For the past couple of months, Red Magic 11 Pro+ has been securing the top spot on AnTuTu’s monthly benchmark performance ranking. However, even though its score has improved a little, iQOO 15 Ultra has now taken the first spot.
The Redmi K90 Pro Max slipped to tenth place in February, and the standard Vivo X300, which was tenth in January, is no longer in the top ten.
The OnePlus 15 entered the list at eighth place, pushing some January entries down or off the chart entirely.
Honor made the strongest overall showing. Honor has the most models in the top 10, including the Magic 8, Magic 8 Pro, and Honor WIN models.
Three Honor phones in a single top 10. That is a statement about how well Honor has optimized the Snapdragon 8 Elite Gen 5 across different product lines.
Do These Numbers Actually Matter in Real Life?
Let me be honest about this. I have tested multiple phones from this list at Global Tech Press, and here is what the numbers do and do not tell you.
These are currently the most powerful Android smartphones available, and in everyday use, the differences between them are minimal.
In real world use, the difference between 4.2 million and 3.78 million points is noticeable mainly in the most demanding games and sustained multitasking scenarios.
For everyday tasks like photography, video, and general use, the performance gap is minimal.
The AnTuTu benchmark measures peak synthetic performance under controlled conditions. It tests CPU, GPU, memory speed, and UX responsiveness in a structured way. It is important to note that these rankings are based on synthetic benchmark scores and positions can change frequently from month to month.
Various factors such as software optimisation, system updates, and device testing conditions can influence benchmark results, meaning the leaderboard may shift regularly.

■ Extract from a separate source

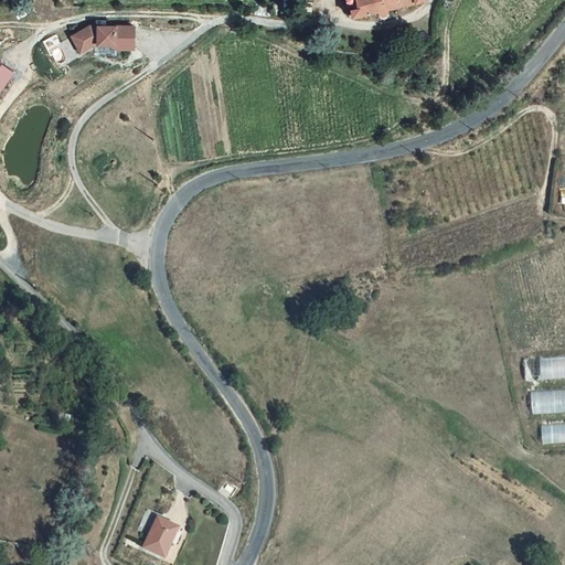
[(353,0),(354,6),(348,7),(349,17),(379,12),(379,13),(380,14),(381,17),(383,17),(385,17),(387,17),(388,16),(391,13),(391,11),(391,9),(424,0),(353,0)]
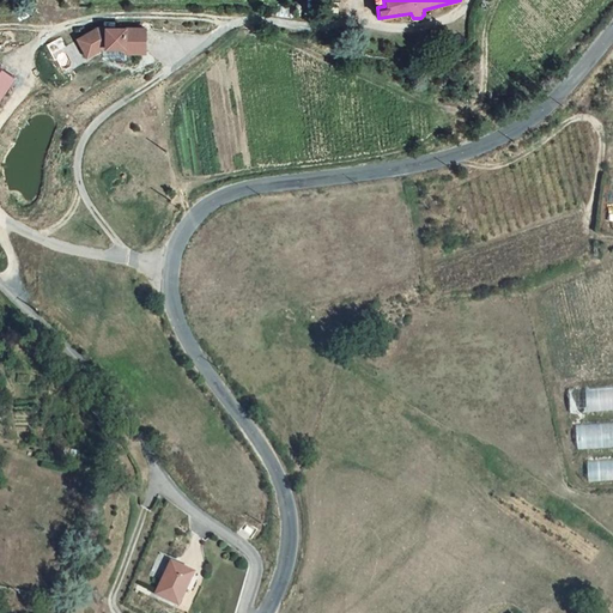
[(102,28),(80,40),(90,55),(107,47),(129,48),(129,54),(147,53),(149,29),(102,28)]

If you are a competitive mobile gamer or someone who pushes sustained workloads (video editing, emulation, heavy multitasking), these numbers give you a reliable comparison point.
If you are buying a phone for everyday use, the difference between first place and tenth place on this chart will not change your experience in any meaningful way.
What to Watch for in the March 2026 Ranking
The March AnTuTu benchmark chart should be even more interesting.
The Samsung Galaxy S26 Ultra launched on March 11, 2026, and will start accumulating test data from millions of users. The Xiaomi 17 Ultra will also enter the picture. And the Realme GT 8 Pro with its current fourth place standing may rise or fall depending on software updates.
The big question: can any non gaming phone break into the top three, or will active cooling fans continue to be the deciding factor?
We will cover the March ranking the moment AnTuTu publishes it. For now, the February 2026 leaderboard tells a clear story: if you want the fastest Android phone on paper, the iQOO 15 Ultra is where it stands. But in practice, any Snapdragon 8 Elite Gen 5 phone will give you more performance than most people will ever use.